The following weeks were a blur of cardboard boxes and goodbyes that weren't really goodbyes, because he had no one close enough to truly miss. He packed his life into taped-up cubes. He stood in his empty room, the crack in the headboard a final, secret scar on his childhood.

On their last night in the house, he went out into the backyard. The air was cool and still. He looked up at the stars, countless and remote. Somewhere out there, he knew, Bali's storm was gathering. He could feel it, a subtle pressure change in a part of his mind he was only just beginning to understand.

He wasn't moving to Brookhaven to hide. He was moving to train.

He needed space.
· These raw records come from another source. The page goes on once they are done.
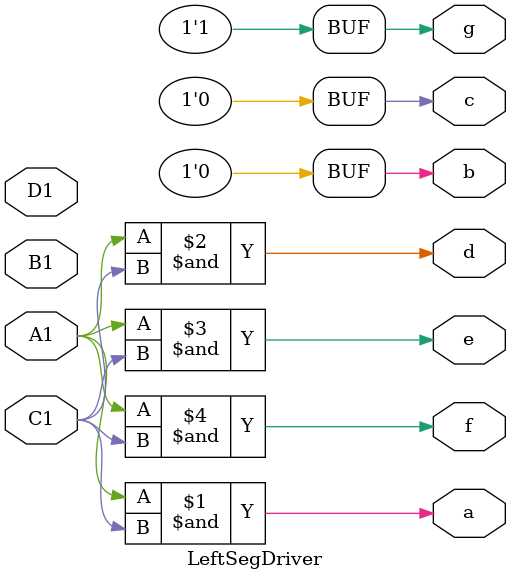
<source format=v>

module LeftSegDriver (A1, B1, C1, D1, a, b, c, d, e, f, g);
input A1, B1, C1, D1;
output a, b, c, d, e, f, g;

assign a = A1&C1;
assign b = 0;
assign c = 0;
assign d = A1&C1;
assign e = A1&C1;
assign f = A1&C1;
assign g = 1;

endmodule
</source>
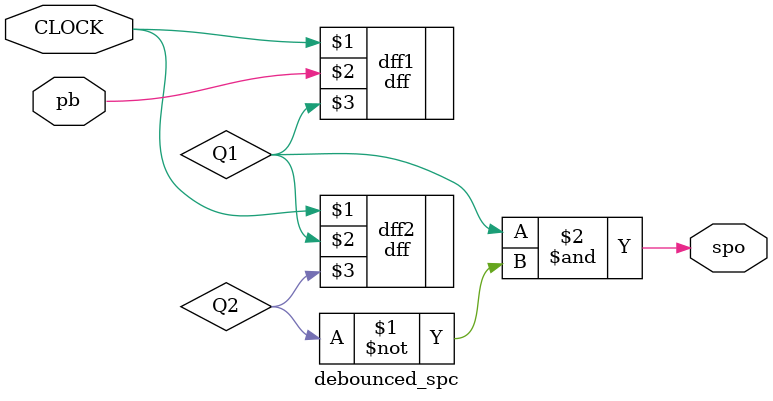
<source format=v>
`timescale 1ns / 1ps


module debounced_spc(
    input pb,
    input CLOCK,
    output spo // spo = single pulse output
    );
    wire Q1, Q2;
    
    dff dff1 (CLOCK, pb, Q1);
    dff dff2 (CLOCK, Q1, Q2);
    
    assign spo = Q1 & ~Q2;
endmodule

</source>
He needed quiet. He needed to learn the full extent of what he could do, away from prying eyes and the constant mental chatter of a place he had outgrown. This "fresh start" was his training ground.He made a promise then, not to the stars, not to Bali's ghost, but to himself. He would grow strong. Not just strong enough to hold back a fire, but strong enough to face the coming storm. Strong enough to protect his mother from a world she didn't know was dangerous. Strong enough to carry the weight of the gift without stumbling.He was leaving behind the boy who was bullied, the boy who was afraid, the boy who hid. That boy had died in the alley with Bali, and his ashes had been scattered in the heat of the Patterson's fire.When he turned and walked back inside the empty house, his footsteps were sure. He was no longer just Mani.